## What needs to be done
Please set down the entire listing exactly.

## Data
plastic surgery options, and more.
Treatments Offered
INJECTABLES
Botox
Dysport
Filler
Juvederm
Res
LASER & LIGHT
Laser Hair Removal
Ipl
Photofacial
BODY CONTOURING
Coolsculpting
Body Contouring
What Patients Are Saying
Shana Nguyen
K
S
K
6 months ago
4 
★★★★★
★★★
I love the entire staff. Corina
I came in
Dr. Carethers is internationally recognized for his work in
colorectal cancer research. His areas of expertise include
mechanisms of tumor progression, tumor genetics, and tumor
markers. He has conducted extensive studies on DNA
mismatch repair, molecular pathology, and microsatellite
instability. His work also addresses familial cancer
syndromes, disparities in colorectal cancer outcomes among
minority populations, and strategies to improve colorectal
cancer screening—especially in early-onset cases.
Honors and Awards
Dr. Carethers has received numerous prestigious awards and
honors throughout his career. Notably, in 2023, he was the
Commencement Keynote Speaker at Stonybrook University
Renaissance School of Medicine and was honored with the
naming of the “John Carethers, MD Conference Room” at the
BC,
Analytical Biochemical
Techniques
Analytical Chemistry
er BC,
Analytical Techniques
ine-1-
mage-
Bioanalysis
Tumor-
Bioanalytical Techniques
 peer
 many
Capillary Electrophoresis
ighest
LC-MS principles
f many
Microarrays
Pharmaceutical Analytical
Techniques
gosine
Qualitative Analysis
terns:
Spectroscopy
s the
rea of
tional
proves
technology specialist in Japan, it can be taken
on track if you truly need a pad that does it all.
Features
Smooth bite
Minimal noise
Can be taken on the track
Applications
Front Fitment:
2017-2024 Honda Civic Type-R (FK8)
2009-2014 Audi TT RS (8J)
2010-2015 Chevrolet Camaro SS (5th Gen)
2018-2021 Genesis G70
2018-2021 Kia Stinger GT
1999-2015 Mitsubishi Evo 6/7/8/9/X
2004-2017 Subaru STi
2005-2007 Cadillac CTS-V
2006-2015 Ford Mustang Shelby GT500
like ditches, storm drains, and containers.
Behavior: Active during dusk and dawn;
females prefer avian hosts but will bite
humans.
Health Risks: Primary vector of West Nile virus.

## Response
plastic surgery options, and more.
Treatments Offered
INJECTABLES
Botox
Dysport
Filler
Juvederm
Res
LASER & LIGHT
Laser Hair Removal
Ipl
Photofacial
BODY CONTOURING
Coolsculpting
Body Contouring
What Patients Are Saying
Shana Nguyen
K
S
K
6 months ago
4 
★★★★★
★★★
I love the entire staff. Corina
I came in
Dr. Carethers is internationally recognized for his work in
colorectal cancer research. His areas of expertise include
mechanisms of tumor progression, tumor genetics, and tumor
markers. He has conducted extensive studies on DNA
mismatch repair, molecular pathology, and microsatellite
instability. His work also addresses familial cancer
syndromes, disparities in colorectal cancer outcomes among
minority populations, and strategies to improve colorectal
cancer screening—especially in early-onset cases.
Honors and Awards
Dr. Carethers has received numerous prestigious awards and
honors throughout his career. Notably, in 2023, he was the
Commencement Keynote Speaker at Stonybrook University
Renaissance School of Medicine and was honored with the
naming of the “John Carethers, MD Conference Room” at the
BC,
Analytical Biochemical
Techniques
Analytical Chemistry
er BC,
Analytical Techniques
ine-1-
mage-
Bioanalysis
Tumor-
Bioanalytical Techniques
 peer
 many
Capillary Electrophoresis
ighest
LC-MS principles
f many
Microarrays
Pharmaceutical Analytical
Techniques
gosine
Qualitative Analysis
terns:
Spectroscopy
s the
rea of
tional
proves
technology specialist in Japan, it can be taken
on track if you truly need a pad that does it all.
Features
Smooth bite
Minimal noise
Can be taken on the track
Applications
Front Fitment:
2017-2024 Honda Civic Type-R (FK8)
2009-2014 Audi TT RS (8J)
2010-2015 Chevrolet Camaro SS (5th Gen)
2018-2021 Genesis G70
2018-2021 Kia Stinger GT
1999-2015 Mitsubishi Evo 6/7/8/9/X
2004-2017 Subaru STi
2005-2007 Cadillac CTS-V
2006-2015 Ford Mustang Shelby GT500
like ditches, storm drains, and containers.
Behavior: Active during dusk and dawn;
females prefer avian hosts but will bite
humans.
Health Risks: Primary vector of West Nile virus.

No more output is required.